The Treasury uses emergency measures to delay a default as the total value of debt nears the ceiling. Exhausting the extraordinary steps without raising the limit would require it to fund the government with cash on hand, which wouldn’t be adequate “for any meaningful length of time,” according to Treasury Secretary Timothy F. Geithner.
Congress has raised or revised the limit 79 times. their twin goals of stable prices and full employment.
“We will have a serious problem next month” if politicians don’t raise the borrowing limit, said Kim Youngsung, head of fixed income in Seoul at Samsung Asset Management Co., South Korea’s largest private bond investor. “It will have a negative impact on the global economy. I hope the problem will be solved, and yields will go up again.”
Fitch Ratings said yesterday its AAA credit ranking on the U.S., France and the U.K. will probably come under pressure this year because of the slow pace of economic expansion and high debt levels. Moody’s Investors Service warned Jan. 2 that further measures to control the deficit were needed to support the U.S.’s top Aaa standing.
While Standard & Poor’s stripped the U.S. of its AAA rating in 2011, demand for Treasuries was maintained in 2012, sending the 10-year yield to a record low of 1.38 percent in July.
The World Bank yesterday lowered it global-growth forecast for this year to 2.4 percent, from a June prediction of 3 percent. It halved its estimate for Japan, cut the U.S. projection by 0.5 percentage point and forecast a second year of contraction in the euro region.
The Washington-based bank also lowered projections for emerging markets led by Brazil, India and Mexico.
U.S. reports today will show industrial production slowed in December while consumer prices were unchanged from a month earlier, based on Bloomberg News surveys of economists. Goldman Sachs Group Inc. and JPMorgan Chase & Co. will both release fourth-quarter earnings
The Treasury is scheduled to report on foreign ownership of U.S. securities for November.
Japan raised its holdings of U.S. debt to $1.13 trillion as of October from $1.06 trillion at the end of 2011, and is on pace to again become the largest U.S. creditor since slipping to second place in September 2008. China owns $1.16 trillion.

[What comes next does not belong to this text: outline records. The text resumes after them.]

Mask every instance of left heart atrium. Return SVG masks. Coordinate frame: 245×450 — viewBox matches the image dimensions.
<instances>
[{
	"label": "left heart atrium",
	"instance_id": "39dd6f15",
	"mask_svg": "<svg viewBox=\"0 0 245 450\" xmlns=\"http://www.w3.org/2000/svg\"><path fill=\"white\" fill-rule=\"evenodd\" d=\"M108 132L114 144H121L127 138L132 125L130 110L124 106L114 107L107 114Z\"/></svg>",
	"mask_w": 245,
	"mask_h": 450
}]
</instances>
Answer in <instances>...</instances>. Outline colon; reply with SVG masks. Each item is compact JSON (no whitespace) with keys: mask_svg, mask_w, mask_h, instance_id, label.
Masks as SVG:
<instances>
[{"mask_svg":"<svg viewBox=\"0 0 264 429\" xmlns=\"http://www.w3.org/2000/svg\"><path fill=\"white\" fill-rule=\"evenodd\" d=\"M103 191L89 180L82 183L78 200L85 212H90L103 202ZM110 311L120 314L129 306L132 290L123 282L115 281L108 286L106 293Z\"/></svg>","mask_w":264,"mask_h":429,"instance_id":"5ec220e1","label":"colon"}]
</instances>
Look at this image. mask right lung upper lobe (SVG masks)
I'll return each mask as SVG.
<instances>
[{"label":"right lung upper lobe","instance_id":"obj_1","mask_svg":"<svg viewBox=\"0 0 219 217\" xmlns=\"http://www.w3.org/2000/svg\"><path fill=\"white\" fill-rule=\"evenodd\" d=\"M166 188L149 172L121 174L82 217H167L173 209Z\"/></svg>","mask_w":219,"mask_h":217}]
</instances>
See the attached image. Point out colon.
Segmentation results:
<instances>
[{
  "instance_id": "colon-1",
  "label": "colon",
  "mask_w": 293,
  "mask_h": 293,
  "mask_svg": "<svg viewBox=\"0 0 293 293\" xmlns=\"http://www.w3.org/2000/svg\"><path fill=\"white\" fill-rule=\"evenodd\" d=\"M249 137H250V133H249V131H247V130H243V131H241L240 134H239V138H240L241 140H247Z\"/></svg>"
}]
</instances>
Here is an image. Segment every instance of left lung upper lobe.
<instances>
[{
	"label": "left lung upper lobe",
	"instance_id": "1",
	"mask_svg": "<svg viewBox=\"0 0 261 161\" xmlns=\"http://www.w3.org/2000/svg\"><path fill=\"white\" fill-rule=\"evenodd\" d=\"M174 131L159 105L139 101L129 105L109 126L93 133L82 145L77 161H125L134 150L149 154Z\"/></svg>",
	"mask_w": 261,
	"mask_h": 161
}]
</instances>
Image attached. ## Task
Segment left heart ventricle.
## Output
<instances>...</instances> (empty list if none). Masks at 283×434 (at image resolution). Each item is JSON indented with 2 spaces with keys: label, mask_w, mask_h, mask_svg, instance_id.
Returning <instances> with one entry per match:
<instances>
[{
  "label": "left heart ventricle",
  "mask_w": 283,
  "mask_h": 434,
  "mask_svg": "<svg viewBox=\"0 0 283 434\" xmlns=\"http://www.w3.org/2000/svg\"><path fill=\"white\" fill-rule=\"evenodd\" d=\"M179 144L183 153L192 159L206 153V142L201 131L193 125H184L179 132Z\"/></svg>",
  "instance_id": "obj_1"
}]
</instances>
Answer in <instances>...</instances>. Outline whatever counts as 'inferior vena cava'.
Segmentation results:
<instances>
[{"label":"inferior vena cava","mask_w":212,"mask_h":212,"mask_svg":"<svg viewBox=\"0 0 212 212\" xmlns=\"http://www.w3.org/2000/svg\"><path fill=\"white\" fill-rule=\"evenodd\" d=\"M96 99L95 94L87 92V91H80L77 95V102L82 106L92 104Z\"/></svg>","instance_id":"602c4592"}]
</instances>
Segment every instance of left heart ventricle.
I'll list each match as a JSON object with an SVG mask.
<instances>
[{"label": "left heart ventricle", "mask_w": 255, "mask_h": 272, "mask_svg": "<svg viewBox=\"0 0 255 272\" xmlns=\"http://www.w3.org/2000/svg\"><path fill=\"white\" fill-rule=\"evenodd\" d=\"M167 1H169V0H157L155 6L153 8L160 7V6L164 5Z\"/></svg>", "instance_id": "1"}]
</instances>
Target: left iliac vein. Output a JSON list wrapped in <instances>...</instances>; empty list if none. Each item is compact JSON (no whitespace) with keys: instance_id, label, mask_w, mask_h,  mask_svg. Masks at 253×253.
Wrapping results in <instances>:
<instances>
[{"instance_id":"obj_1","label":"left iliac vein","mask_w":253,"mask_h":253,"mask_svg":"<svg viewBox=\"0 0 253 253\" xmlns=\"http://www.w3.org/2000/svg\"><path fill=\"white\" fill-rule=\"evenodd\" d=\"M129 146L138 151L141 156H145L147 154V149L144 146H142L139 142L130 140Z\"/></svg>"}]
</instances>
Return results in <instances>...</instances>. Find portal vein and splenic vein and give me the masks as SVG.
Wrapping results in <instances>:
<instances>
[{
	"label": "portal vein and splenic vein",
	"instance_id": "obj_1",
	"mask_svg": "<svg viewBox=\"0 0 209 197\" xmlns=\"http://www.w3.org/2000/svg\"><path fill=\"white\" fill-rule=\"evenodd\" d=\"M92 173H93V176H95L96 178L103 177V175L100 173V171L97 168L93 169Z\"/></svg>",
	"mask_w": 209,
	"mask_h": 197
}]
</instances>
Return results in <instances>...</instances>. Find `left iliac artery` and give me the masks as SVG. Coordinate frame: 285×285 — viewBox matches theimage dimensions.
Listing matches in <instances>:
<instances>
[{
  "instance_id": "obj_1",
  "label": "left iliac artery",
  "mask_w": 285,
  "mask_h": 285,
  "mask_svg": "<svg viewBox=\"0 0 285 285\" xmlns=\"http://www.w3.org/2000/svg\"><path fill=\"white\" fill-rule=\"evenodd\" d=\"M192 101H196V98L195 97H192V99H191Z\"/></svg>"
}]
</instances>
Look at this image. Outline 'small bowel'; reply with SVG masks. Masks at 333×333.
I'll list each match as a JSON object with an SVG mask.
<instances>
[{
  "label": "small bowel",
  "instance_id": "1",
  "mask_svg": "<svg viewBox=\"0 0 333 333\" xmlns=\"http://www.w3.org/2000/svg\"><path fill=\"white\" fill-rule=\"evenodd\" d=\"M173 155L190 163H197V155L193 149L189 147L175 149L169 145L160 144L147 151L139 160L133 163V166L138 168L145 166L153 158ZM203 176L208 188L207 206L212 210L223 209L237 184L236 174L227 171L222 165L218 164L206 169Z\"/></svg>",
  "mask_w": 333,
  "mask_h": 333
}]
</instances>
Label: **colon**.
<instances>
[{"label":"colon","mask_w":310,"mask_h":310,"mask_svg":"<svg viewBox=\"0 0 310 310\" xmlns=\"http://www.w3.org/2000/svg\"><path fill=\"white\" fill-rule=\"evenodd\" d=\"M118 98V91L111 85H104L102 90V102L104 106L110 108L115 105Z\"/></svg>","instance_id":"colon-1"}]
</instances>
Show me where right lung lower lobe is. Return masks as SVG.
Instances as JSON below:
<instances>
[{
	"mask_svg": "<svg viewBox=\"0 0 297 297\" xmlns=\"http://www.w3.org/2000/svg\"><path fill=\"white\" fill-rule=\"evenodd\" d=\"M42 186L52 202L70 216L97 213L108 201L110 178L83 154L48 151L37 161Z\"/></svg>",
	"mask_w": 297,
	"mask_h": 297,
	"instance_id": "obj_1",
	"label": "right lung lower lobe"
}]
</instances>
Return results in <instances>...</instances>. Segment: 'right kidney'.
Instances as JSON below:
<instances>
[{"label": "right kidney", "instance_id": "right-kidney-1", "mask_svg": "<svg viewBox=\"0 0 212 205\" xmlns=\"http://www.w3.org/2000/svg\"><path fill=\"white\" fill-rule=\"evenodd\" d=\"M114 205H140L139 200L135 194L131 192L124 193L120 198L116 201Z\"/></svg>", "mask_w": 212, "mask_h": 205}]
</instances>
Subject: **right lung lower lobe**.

The Fed is purchasing government and mortgage debt each month to spur the economy by putting downward pressure on interest rates.
“There is the capacity to enlarge it if that were to become necessary,” the Boston Fed’s Rosengren said yesterday in a telephone interview with Bloomberg News.
Fed Bank of Philadelphia President Charles Plosser said he sees medium-to-longer-term inflation risks “given the current stance and anticipated path of monetary policy,” in a speech yesterday in Rochester, New York. Rosengren votes on monetary policy this year, while Plosser doesn’t.
This week’s rally has made U.S. government securities the most expensive in two weeks. The 10-year term premium, a model created by economists at the Fed that includes expectations for interest rates, growth and inflation, was negative 0.78 percent today, the least since Jan. 1.
A negative reading indicates investors are willing to accept yields below what’s considered fair value.